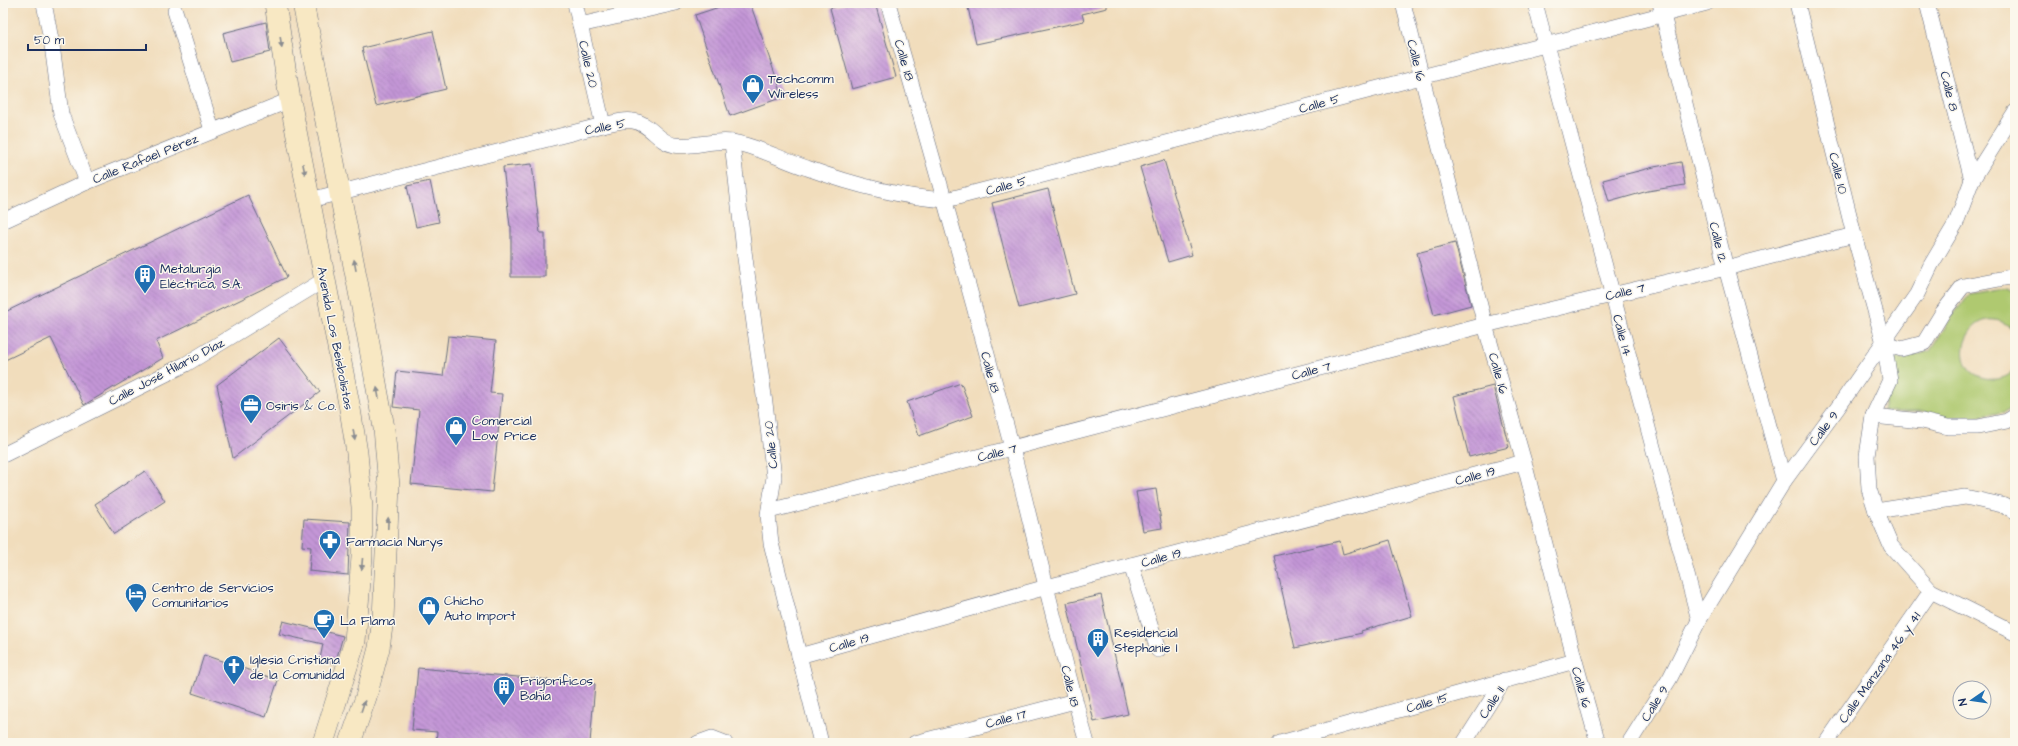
<svg xmlns="http://www.w3.org/2000/svg" width="2018" height="746" font-family="'Architects Daughter',sans-serif">
	<defs>
		<pattern id="building-back-hatch" width="6" height="6" patternUnits="userSpaceOnUse"><rect width="6" height="6" fill="#c496d7"/><path d="M-1 5l2 2M0 0l6 6M5-1l2 2" fill="none" stroke="#9e7bb2"/></pattern>
	</defs>
	<rect width="100%" height="100%" fill="#fbf7ec"/>
	<filter id="ink" filterUnits="userSpaceOnUse"><feTurbulence type="fractalNoise" baseFrequency=".025" numOctaves="2"/><feDisplacementMap in="SourceGraphic" scale="8" xChannelSelector="R" yChannelSelector="G"/><feConvolveMatrix kernelMatrix="1 2 1 2 8 2 1 2 1" color-interpolation-filters="sRGB"/></filter>
	<filter id="wash" filterUnits="userSpaceOnUse"><feTurbulence type="fractalNoise" baseFrequency=".012" numOctaves="4" result="noise"/><feDisplacementMap in="SourceGraphic" scale="16" xChannelSelector="R" yChannelSelector="G"/><feGaussianBlur stdDeviation="0.9" result="paint"/><feColorMatrix in="noise" values="0 0 0 0 0 0 0 0 0 0 0 0 0 0 0 0 0 1.4 0 .05"/><feComposite in="paint" operator="in"/></filter>
	<g filter="url(#wash)">
		<rect width="100%" height="100%" fill="#f1ddbc"/>
		<path fill="#afc96f" stroke="#657c66" d="M2008 287 2015 291V331C1972 290 1937 374 1991 379 2000 380 2010 376 2015 369V405L2004 412 1977 417 1949 418 1924 412H1883L1892 357 1902 359 1930 351 1951 318 1969 294Z"/>
		<g id="blocks">
			<g fill="url(#building-back-hatch)">
				<polygon points="731,3 750,3 783,97 730,116 695,15"/>
				<polygon points="849,3 875,3 896,77 852,89 830,8"/>
				<polygon points="967,3 1107,3 1107,8 1082,14 1084,21 976,44"/>
				<polygon points="266,22 270,52 230,62 223,33"/>
				<polygon points="433,31 446,89 376,106 362,48"/>
				<polygon points="1164,160 1192,255 1168,262 1140,167"/>
				<polygon points="1681,162 1685,185 1648,191 1609,202 1603,180 1654,167"/>
				<polygon points="532,164 540,233 545,233 545,277 511,277 511,226 510,226 503,167"/>
				<polygon points="430,181 439,222 416,227 407,186"/>
				<polygon points="1048,189 1075,294 1019,308 992,203"/>
				<polygon points="248,195 287,277 156,341 163,358 84,405 51,338 3,361 3,313"/>
				<polygon points="1455,243 1471,305 1434,315 1417,253"/>
				<polygon points="448,336 496,341 490,393 502,394 492,492 411,484 419,410 393,407 397,371 443,376"/>
				<polygon points="279,338 320,392 233,458 217,385"/>
				<polygon points="961,383 973,416 919,436 907,402"/>
				<polygon points="1493,386 1509,447 1469,457 1454,396"/>
				<polygon points="145,471 165,501 114,534 95,504"/>
				<polygon points="1156,489 1162,528 1143,531 1136,492"/>
				<polygon points="304,519 350,522 348,575 309,571 311,547 302,546"/>
				<polygon points="1390,540 1412,616 1361,631 1362,633 1295,648 1274,556 1340,541 1343,554"/>
				<polygon points="1101,595 1128,714 1094,722 1067,603"/>
				<polygon points="283,621 343,636 335,664 320,659 323,644 279,634"/>
				<polygon points="204,655 278,680 266,717 192,693"/>
				<polygon points="418,668 595,684 590,743 436,743 437,732 412,730"/>
			</g>
		</g>
	</g>
	<g filter="url(#ink)">
		<use href="#blocks" fill-opacity="0" stroke="#666c7f" stroke-width="1"/>
		<g fill="none" stroke-linecap="round" stroke-linejoin="round">
			<g stroke="#666c7f" stroke-width="16">
				<g id="street">
					<polyline points="44,3 52,45 61,114 87,182"/>
					<polyline points="575,3 603,125"/>
					<path d="M888 3C931 151 973 299 1012 448 1037 546 1059 646 1087 743"/>
					<polyline points="1403,3 1485,325 1524,462 1575,661 1598,743"/>
					<polyline points="1535,3 1699,620"/>
					<polyline points="1660,3 1726,268 1784,481"/>
					<polyline points="1797,3 1854,235 1884,343 1890,380 1873,416 1867,456 1869,489 1876,511 1891,546 1931,591 2015,633"/>
					<polyline points="1927,3 1972,180"/>
					<polyline points="175,11 212,130"/>
					<polyline points="580,25 676,3"/>
					<polyline points="732,142 744,251 765,403 774,477 768,515 771,543 821,743"/>
					<path d="M310 200 603 125C613 123 624 119 633 121 650 123 658 142 674 145 693 148 713 139 732 142 757 146 782 160 807 168 851 184 898 197 946 200L1707 3"/>
					<polyline points="3,221 87,182 290,100"/>
					<polyline points="1884,343 1901,349 1924,343 1943,312 1963,286 2010,277 2015,280"/>
					<polyline points="1873,416 1922,421 1948,427 1978,427 2007,421 2015,416"/>
					<polyline points="3,455 186,364 324,280"/>
					<polyline points="769,511 1485,325 1726,268 1854,235"/>
					<polyline points="1876,511 1965,497 2002,505 2015,511"/>
					<polyline points="1131,565 1158,650"/>
					<polyline points="799,656 1047,587 1524,462"/>
					<polyline points="698,743 712,738 725,743"/>
					<polyline points="915,743 1075,701"/>
					<polyline points="1280,743 1575,661"/>
					<polyline points="1464,743 1504,680"/>
					<polyline points="1629,743 1670,678 1699,620 1784,481 1839,406 1917,294 1931,265 1956,223 1972,180 2015,112"/>
					<polyline points="1826,743 1931,591"/>
				</g>
			</g>
			<g stroke="#666c7f" stroke-width="22">
				<g id="secondary">
					<polyline points="275,3 290,100 350,409 357,453 362,507 362,557 355,641 323,743"/>
					<polyline points="303,3 368,338 384,428 389,486 383,619 379,648 366,697 350,743"/>
				</g>
			</g>
			<use href="#street" stroke="#fff" stroke-width="15"/>
			<use href="#secondary" stroke="#f8e8c3" stroke-width="21"/>
		</g>
		<defs><path id="oneway-solid" d="M-6-.8H1V-3.2L6.5 0L1 3.2V.8H-6Z"/></defs>
		<g fill="#8a8c90">
			<use href="#oneway-solid" transform="translate(281 42) rotate(81)"/>
			<use href="#oneway-solid" transform="translate(304 169) rotate(78)"/>
			<use href="#oneway-solid" transform="translate(355 265) rotate(-100)"/>
			<use href="#oneway-solid" transform="translate(378 393) rotate(-100)"/>
			<use href="#oneway-solid" transform="translate(354 435) rotate(81)"/>
			<use href="#oneway-solid" transform="translate(388 523) rotate(-88)"/>
			<use href="#oneway-solid" transform="translate(362 564) rotate(95)"/>
			<use href="#oneway-solid" transform="translate(363 706) rotate(-71)"/>
		</g>
	</g>
	<defs>
		<g id="shop-pin" transform="scale(1.15)"><path d="M0 17L-7.5 6A9.5 9.5 0 1 1 7.5 6Z" fill="#1f6fb2" stroke="#fbf7ec"/><path d="M-5-2.5h2.3a2.7 3.5 0 0 1 5.4 0H5L5.5 6h-11ZM-1.5-2.5h3a1.5 2.3 0 0 0-3 0Z" fill="#fff"/></g>
		<g id="building-pin" transform="scale(1.15)"><path d="M0 17L-7.5 6A9.5 9.5 0 1 1 7.5 6Z" fill="#1f6fb2" stroke="#fbf7ec"/><path d="M-4-6H4V6H1V3H-1V6H-4ZM-2.5-4.3h1.7v1.8h-1.7ZM.8-4.3h1.7v1.8H.8ZM-2.5-1h1.7V.8h-1.7ZM.8-1h1.7V.8H.8Z" fill="#fff"/></g>
		<g id="office-pin" transform="scale(1.15)"><path d="M0 17L-7.5 6A9.5 9.5 0 1 1 7.5 6Z" fill="#1f6fb2" stroke="#fbf7ec"/><path d="M-6-3h4V-5.5h4V-3h4V5H-6ZM-1-4.5V-3h2v-1.5ZM-6 0V1H6V0Z" fill="#fff"/></g>
		<g id="pharmacy-pin" transform="scale(1.15)"><path d="M0 17L-7.5 6A9.5 9.5 0 1 1 7.5 6Z" fill="#1f6fb2" stroke="#fbf7ec"/><path d="M-2-6h4v4h4v4h-4v4h-4v-4h-4v-4h4Z" fill="#fff"/></g>
		<g id="hotel-pin" transform="scale(1.15)"><path d="M0 17L-7.5 6A9.5 9.5 0 1 1 7.5 6Z" fill="#1f6fb2" stroke="#fbf7ec"/><path d="M-6-4.5h1.5V1H6V5H4.5V3h-9V5H-6ZM-4 0a1.8 1.8 0 1 1 3.6 0ZM.5 0V-2.5h3Q6-2.5 6 0Z" fill="#fff"/></g>
		<g id="cafe-pin" transform="scale(1.15)"><path d="M0 17L-7.5 6A9.5 9.5 0 1 1 7.5 6Z" fill="#1f6fb2" stroke="#fbf7ec"/><path d="M-5.5-4.5H6V0H3Q3 3.5 0 3.5H-2.5Q-5.5 3.5-5.5 0ZM3-3.2v2h1.7v-2ZM-6 4.5H4V6H-6Z" fill="#fff"/></g>
		<g id="church-pin" transform="scale(1.15)"><path d="M0 17L-7.5 6A9.5 9.5 0 1 1 7.5 6Z" fill="#1f6fb2" stroke="#fbf7ec"/><path d="M-1.2-6h2.4v3.5h3.3v2.4h-3.3V6h-2.4V-.1h-3.3v-2.4h3.3Z" fill="#fff"/></g>
	</defs>
	<g fill-rule="evenodd">
		<use href="#shop-pin" x="753" y="85"/>
		<use href="#building-pin" x="145" y="275"/>
		<use href="#office-pin" x="251" y="405"/>
		<use href="#shop-pin" x="456" y="427"/>
		<use href="#pharmacy-pin" x="330" y="541"/>
		<use href="#hotel-pin" x="136" y="594"/>
		<use href="#shop-pin" x="429" y="607"/>
		<use href="#cafe-pin" x="324" y="620"/>
		<use href="#building-pin" x="1098" y="639"/>
		<use href="#church-pin" x="234" y="666"/>
		<use href="#building-pin" x="504" y="687"/>
	</g>
	<g text-anchor="middle" stroke-width="3" stroke-linejoin="round" paint-order="stroke">
		<g font-size="13" fill="#1b2f5e" stroke="#fbf7ec">
			<text transform="translate(905 60) rotate(74)" y="5">Calle 18</text>
			<text transform="translate(1417 60) rotate(76)" y="5">Calle 16</text>
			<text transform="translate(589 64) rotate(77)" y="5">Calle 20</text>
			<text transform="translate(1950 91) rotate(76)" y="5">Calle 8</text>
			<text transform="translate(1319 103) rotate(-15)" y="5">Calle 5</text>
			<text transform="translate(605 126) rotate(-11)" y="5">Calle 5</text>
			<text transform="translate(145 158) rotate(-22)" y="5">Calle Rafael Pérez</text>
			<text transform="translate(1839 173) rotate(76)" y="5">Calle 10</text>
			<text transform="translate(1006 185) rotate(-15)" y="5">Calle 5</text>
			<text transform="translate(1719 242) rotate(76)" y="5">Calle 12</text>
			<text transform="translate(1625 291) rotate(-13)" y="5">Calle 7</text>
			<text transform="translate(1623 335) rotate(75)" y="5">Calle 14</text>
			<text transform="translate(336 338) rotate(79)" y="5">Avenida Los Beisbolistas</text>
			<text transform="translate(1311 370) rotate(-15)" y="5">Calle 7</text>
			<text transform="translate(166 371) rotate(-28)" y="5">Calle José Hilario Díaz</text>
			<text transform="translate(991 372) rotate(75)" y="5">Calle 18</text>
			<text transform="translate(1499 373) rotate(74)" y="5">Calle 16</text>
			<text transform="translate(1823 428) rotate(-53)" y="5">Calle 9</text>
			<text transform="translate(770 445) rotate(-96)" y="5">Calle 20</text>
			<text transform="translate(997 452) rotate(-14)" y="5">Calle 7</text>
			<text transform="translate(1475 475) rotate(-15)" y="5">Calle 19</text>
			<text transform="translate(1161 557) rotate(-15)" y="5">Calle 19</text>
			<text transform="translate(849 642) rotate(-16)" y="5">Calle 19</text>
			<text transform="translate(1879 667) rotate(-55)" y="5">Calle Manzana 46 y 41</text>
			<text transform="translate(1071 686) rotate(76)" y="5">Calle 18</text>
			<text transform="translate(1582 687) rotate(74)" y="5">Calle 16</text>
			<text transform="translate(1427 702) rotate(-16)" y="5">Calle 15</text>
			<text transform="translate(1491 702) rotate(-57)" y="5">Calle 11</text>
			<text transform="translate(1654 703) rotate(-58)" y="5">Calle 9</text>
			<text transform="translate(1006 718) rotate(-15)" y="5">Calle 17</text>
		</g>
		<g font-size="13" fill="#1b2f5e" stroke="#fbf7ec" text-anchor="start">
			<text x="768" y="83">Techcomm<tspan x="768" dy="15">Wireless</tspan></text>
			<text x="160" y="273">Metalurgia<tspan x="160" dy="15">Eléctrica, S.A.</tspan></text>
			<text x="266" y="410">Osiris &amp; Co.</text>
			<text x="472" y="425">Comercial<tspan x="472" dy="15">Low Price</tspan></text>
			<text x="346" y="546">Farmacia Nurys</text>
			<text x="152" y="592">Centro de Servicios<tspan x="152" dy="15">Comunitarios</tspan></text>
			<text x="444" y="605">Chicho<tspan x="444" dy="15">Auto Import</tspan></text>
			<text x="340" y="625">La Flama</text>
			<text x="1114" y="637">Residencial<tspan x="1114" dy="15">Stephanie I</tspan></text>
			<text x="250" y="664">Iglesia Cristiana<tspan x="250" dy="15">de la Comunidad</tspan></text>
			<text x="520" y="685">Frigorificos<tspan x="520" dy="15">Bahia</tspan></text>
		</g>
	</g>
	<rect width="2018" height="746" fill="none" stroke="#fbf7ec" stroke-width="16"/>
	<g transform="translate(1972 700) rotate(257)"><circle r="19" fill="#fbf7ec" stroke="#a1a7b3"/>
	<path d="M0-3L7 15L0 10L-7 15Z" fill="#1f6fb2"/>
	<text y="-6" font-size="11" font-weight="bold" text-anchor="middle" fill="#1b2f5e">N</text>
	</g>
	<path d="M28 44v6h118v-6" fill="none" stroke="#1b2f5e" stroke-width="2"/>
	<text x="34" y="44" font-size="12" fill="#1b2f5e" stroke="#fbf7ec" stroke-width="3" paint-order="stroke">50 m</text>
</svg>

++++

● **YOUR OBJECTIVE**
Lines with "hatch" in the listing above: count them and give the total, nothing else.

● **RESPONSE TO THIS EXERCISE**
2